Sinduscon – MG

Notícias

Home / Artigo: Consignado com FGTS traz perdas para o trabalhador

Artigo: Consignado com FGTS traz perdas para o trabalhador

Renato Correia, presidente da Câmara Brasileira da Indústria da Construção (CBIC)

Na semana em que perdeu o emprego, Joaquim ficou ainda mais preocupado quando não conseguiu sacar o saldo de sua conta no Fundo de Garantia do Tempo de Serviço (FGTS). Depois de tantos anos com a carteira assinada e trabalhando duro, estava desamparado. Mariana, mãe de dois filhos pequenos e vivendo na casa de parentes, viu o sonho da casa própria mais distante por não ter os recursos necessários para dar entrada em um apartamento: seu saldo no Fundo não estava disponível.

Os nomes são fictícios, mas os casos são reais e retratam a situação de milhares de brasileiros que aderiram à antecipação do saque aniversário do FGTS por meio de operações de empréstimo consignado, modalidade que cresce vertiginosamente no país como mecanismo para estimular o consumo e oferecer crédito para o cidadão. Desde sua implantação, em abril de 2020, 36,8 milhões de trabalhadores usaram o saque aniversário e sua antecipação, movimentando R$ 141,9 bilhões até dezembro de 2024.

Chama atenção o fato de mais da metade desses recursos ter sido injetada no sistema financeiro: R$ 76,8 bilhões foram pagos aos bancos. Um trabalhador que decida antecipar e sacar R$ 10 mil do seu saldo, o equivalente a cinco anos, a uma taxa de 1,79%, recebe, em média, R$ 5,3 mil e entrega ao banco cerca de R$ 4,6 mil em taxa de juros. Em outra estimativa, um trabalhador que saque R$ 100 mil, uma antecipação de 11 anos, também a uma taxa de 1,79%, recebe cerca de R$ 26,6 mil e deixa com o banco cerca de R$ 73,3 mil. É bom lembrar que o saldo depositado no FGTS é atualizado pelo IPCA, indicador oficial da inflação no país, repondo eventuais perdas.

Hoje, o saque aniversário é a segunda principal modalidade de uso do FGTS e representa 29% do total de recursos movimentados pelo Fundo. Mas nesta operação quem perde é o trabalhador: dados oficiais mostram que, desde 2020, mais de R$ 70 bilhões não puderam ser sacados por trabalhadores dispensados sem justa causa que aderiram à antecipação do saque aniversário. Quem opta por essa modalidade e é demitido retira apenas o valor da multa rescisória de 40% sobre o saldo da conta do FGTS. Hoje, cerca de 35 milhões de pessoas estão impedidas de acessar o valor total de suas contas.

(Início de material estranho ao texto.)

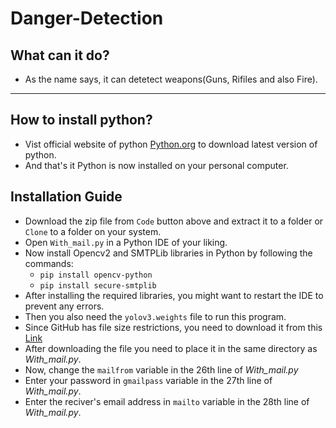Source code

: # Danger-Detection
## What can it do?

- As the name says, it can detetect weapons(Guns, Rifiles and also Fire).

________________________________________

## How to install python?
- Vist official website of python [Python.org](https://www.python.org/downloads/) to download latest version of python.
- And that's it Python is now installed on your personal computer.

## Installation Guide
- Download the zip file from `Code` button above and extract it to a folder or `Clone` to a folder on your system.
- Open `With_mail.py` in a Python IDE of your liking.
- Now install Opencv2 and SMTPLib libraries in Python by following the commands:
    - `pip install opencv-python`
    - `pip install secure-smtplib`
- After installing the  required libraries, you might want to restart the IDE to prevent any errors.
- Then you also need the `yolov3.weights` file to run this program.
- Since GitHub has file size restrictions, you need to download it from this [Link](https://mega.nz/file/jFxnXIJI#q7NgkCPMzWje2M_0EvOYyxT9oIkCLJ2SlbyklxfR13k)
- After downloading the file you need to place it in the same directory as *With_mail.py*.
- Now, change the `mailfrom` variable in the 26th line of *With_mail.py*
- Enter your password in `gmailpass` variable in the 27th line of *With_mail.py*.
- Enter the reciver's email address in `mailto` variable in the 28th line of *With_mail.py*.
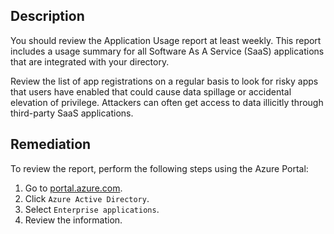 ## Description

You should review the Application Usage report at least weekly. This report includes a usage summary for all Software As A Service (SaaS) applications that are integrated with your directory.

Review the list of app registrations on a regular basis to look for risky apps that users have enabled that could cause data spillage or accidental elevation of privilege. Attackers can often get access to data illicitly through third-party SaaS applications.

## Remediation

To review the report, perform the following steps using the Azure Portal:

1. Go to [portal.azure.com](https://portal.azure.com/).
2. Click `Azure Active Directory`.
3. Select `Enterprise applications`.
4. Review the information.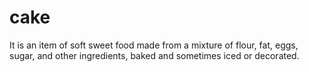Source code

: # cake
It is an item of soft sweet food made from a mixture of flour, fat, eggs, sugar, and other ingredients, baked and sometimes iced or decorated.
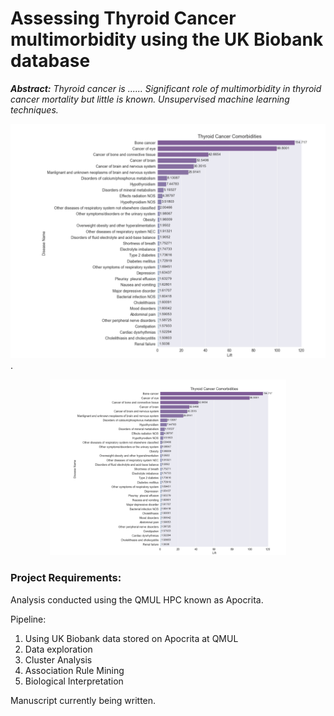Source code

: # Assessing Thyroid Cancer multimorbidity using the UK Biobank database

***Abstract:*** *Thyroid cancer is ...... Significant role of multimorbidity in thyroid cancer mortality but little is
known. Unsupervised machine learning techniques.*

![Multimorbidity for Thyroid Cancer](https://github.com/Jack-Coutts/ThyCa_Multimorbidity_UKBB/blob/main/ThyCa_multimorbidity.png "A bar chart showing diseases found to be comorbidities of Thyroid Cancer").



<p align="center">
<img src="https://github.com/Jack-Coutts/ThyCa_Multimorbidity_UKBB/blob/main/ThyCa_multimorbidity.png" width=75% height=75% class="center">
</p>





### Project Requirements:




Analysis conducted using the QMUL HPC known as Apocrita.

Pipeline:

1. Using UK Biobank data stored on Apocrita at QMUL
2. Data exploration
3. Cluster Analysis 
4. Association Rule Mining
5. Biological Interpretation

Manuscript currently being written.
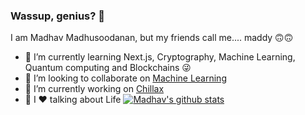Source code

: ### Wassup, genius? 👋

<!--
**madhav-madhusoodanan/madhav-madhusoodanan** is a ✨ _special_ ✨ repository because its `README.md` (this file) appears on your GitHub profile.

Here are some ideas to get you started:

- 🔭 I’m currently working on ...
- 🌱 I’m currently learning ...
- 👯 I’m looking to collaborate on ...
- 🤔 I’m looking for help with ...
- 💬 Ask me about Life 
- 📫 How to reach me: ...
- 😄 Pronouns: ...
- ⚡ Fun fact: ...
-->
I am Madhav Madhusoodanan, but my friends call me.... maddy 🙃🙃

- 🌱 I’m currently learning Next.js, Cryptography, Machine Learning, Quantum computing and Blockchains 😜
- 👯 I’m looking to collaborate on [Machine Learning](https://github.com/madhav-madhusoodanan/neural-networks)
- 🔭 I’m currently working on [Chillax](https://github.com/madhav-madhusoodanan/Chillax)
- 💬 I ❤️ talking about Life 
[![Madhav's github stats](https://github-readme-stats.vercel.app/api?username=madhav-madhusoodanan&show_icons=true)](https://github.com/anuraghazra/github-readme-stats)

Em outro campo, a antecipação do saque aniversário já compromete o investimento em habitação e infraestrutura, segmentos em que o Brasil carrega demanda reprimida e resiliente. No caso da moradia, por exemplo, temos um déficit habitacional de 7 milhões de unidades, especialmente para a população de baixa renda. Mecanismo que facilita o acesso à casa própria para esse público, o FGTS é essencial não apenas para financiar a produção, como também para o pagamento da entrada, no momento da aquisição. Sem seus recursos, o comprador é obrigado a adiar o sonho da casa própria.

Ao longo desses anos, aplicados em habitação os recursos atrelados ao saque aniversário e sua antecipação teriam construído 2 milhões de novas moradias e gerado cerca de 6 milhões de empregos novos com carteira assinada. Emprego e renda aquecem a economia de forma sustentada, o emprego formal realimenta o próprio FGTS garantindo segurança para o trabalhador em momentos como o desemprego. A habitação tira da precariedade e da insegurança milhões de brasileiros que precisam de moradia digna.

Na infraestrutura, ainda que tenha havido avanços, o Brasil ainda precisaria ampliar em R$ 200 bilhões anuais a destinação de recursos para estabelecer competitividade à economia e democratizar serviços essenciais a uma parcela significativa da população, como o saneamento.

O Brasil abre 2025 encarando desafios novos na economia, em que o aumento das taxas de juros deve tornar o crédito mais escasso e caro, impactando diretamente a tomada de decisão por novos investimentos. Contar com fontes de financiamento confiáveis é essencial para a atividade do setor da construção, cujo ciclo de produção é longo e requer previsibilidade.

É tempo de refletir sobre o uso do FGTS e resgatar seu papel estratégico, sua missão de fomentar o desenvolvimento: injetado no consumo e gerando endividamento, esse dinheiro não produz patrimônio, crescimento nem segurança. O saque aniversário e sua antecipação prejudicam exatamente a quem o Fundo deve proteger e adia ações que podem mudar o futuro do país: o FGTS traz qualidade de vida para o cidadão e desenvolvimento para o Brasil. É preciso preservá-lo.